Another south side gem located on 57th Street is this seminary co-op bookstore. Dating back to the early 1980s, this bookstore has long housed an extensive collection of various genres from scholarly literature to science fiction to cookbooks. One of the most amazing aspects of this quaint bookstore is its physical layout. From the outside, it appears comprised of one or two rooms, but once you enter, the true extent of this establishment is revealed. Arranged somewhat like a tunnel system, the bookstore worms its way incredibly deep into the building, providing the customer with the feeling of getting lost within the world of literature — a feeling that is echoed in the reading experience itself. The seminary co-op has grown over the years to include 53,000 members. This wildly large amount of people responsible for the bookstore give the institution a true sense of community. 1301 E. 57th.

Robie House

Perhaps the most famous building in all of the south side of Chicago, Frank Lloyd Wright’s prairie style Robie House is located just feet away from The University of Chicago’s main quad. For those who appreciate influential architecture or historical landmarks, the Robie House is bound to satisfy. Dating back to 1909, this 13,000-square-foot example of the first uniquely American architectural style has long been touted as one of the must-see buildings in the greater Chicago area.
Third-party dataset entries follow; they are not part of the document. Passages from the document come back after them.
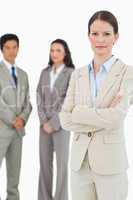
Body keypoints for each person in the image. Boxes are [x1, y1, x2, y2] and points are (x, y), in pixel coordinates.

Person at [60, 10, 133, 200]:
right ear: (88, 36)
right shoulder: (78, 74)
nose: (100, 39)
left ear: (116, 37)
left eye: (107, 34)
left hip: (110, 165)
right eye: (95, 33)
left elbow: (116, 117)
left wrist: (80, 113)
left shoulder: (127, 73)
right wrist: (102, 115)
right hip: (79, 165)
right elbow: (65, 119)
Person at [37, 39, 75, 200]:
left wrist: (54, 123)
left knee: (62, 166)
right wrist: (44, 121)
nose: (54, 53)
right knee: (44, 165)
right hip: (44, 126)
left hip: (61, 126)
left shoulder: (71, 73)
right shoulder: (45, 72)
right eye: (52, 50)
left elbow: (69, 100)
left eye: (58, 50)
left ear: (65, 53)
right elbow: (39, 96)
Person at [0, 33, 32, 200]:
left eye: (14, 47)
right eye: (7, 48)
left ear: (18, 49)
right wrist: (13, 119)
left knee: (14, 178)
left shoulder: (23, 74)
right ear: (2, 50)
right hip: (2, 130)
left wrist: (23, 119)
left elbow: (28, 102)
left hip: (17, 133)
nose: (11, 51)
Tours of the location are available Thursday-Monday at 10:30 a.m.-3 p.m. 5757 S. Woodlawn.

Midway Plaisance 

Commissioned in 1869, the Midway Plaisance, or the Midway, is one of Chicago’s most beautiful public parks. Totaling 83 acres, the Midway is home to various amenities including an ice-skating rink, many fields that can be used for a variety of purposes, and two gardens beautifully adorned with walkways that allow visitors to appreciate the flora surrounding them. Its eastern border is only a few minutes by foot to Chicago’s amazing slice of Lake Michigan, so if you’re out and about on a warm day, you could go to the shoreline and dip your toes in to cool off.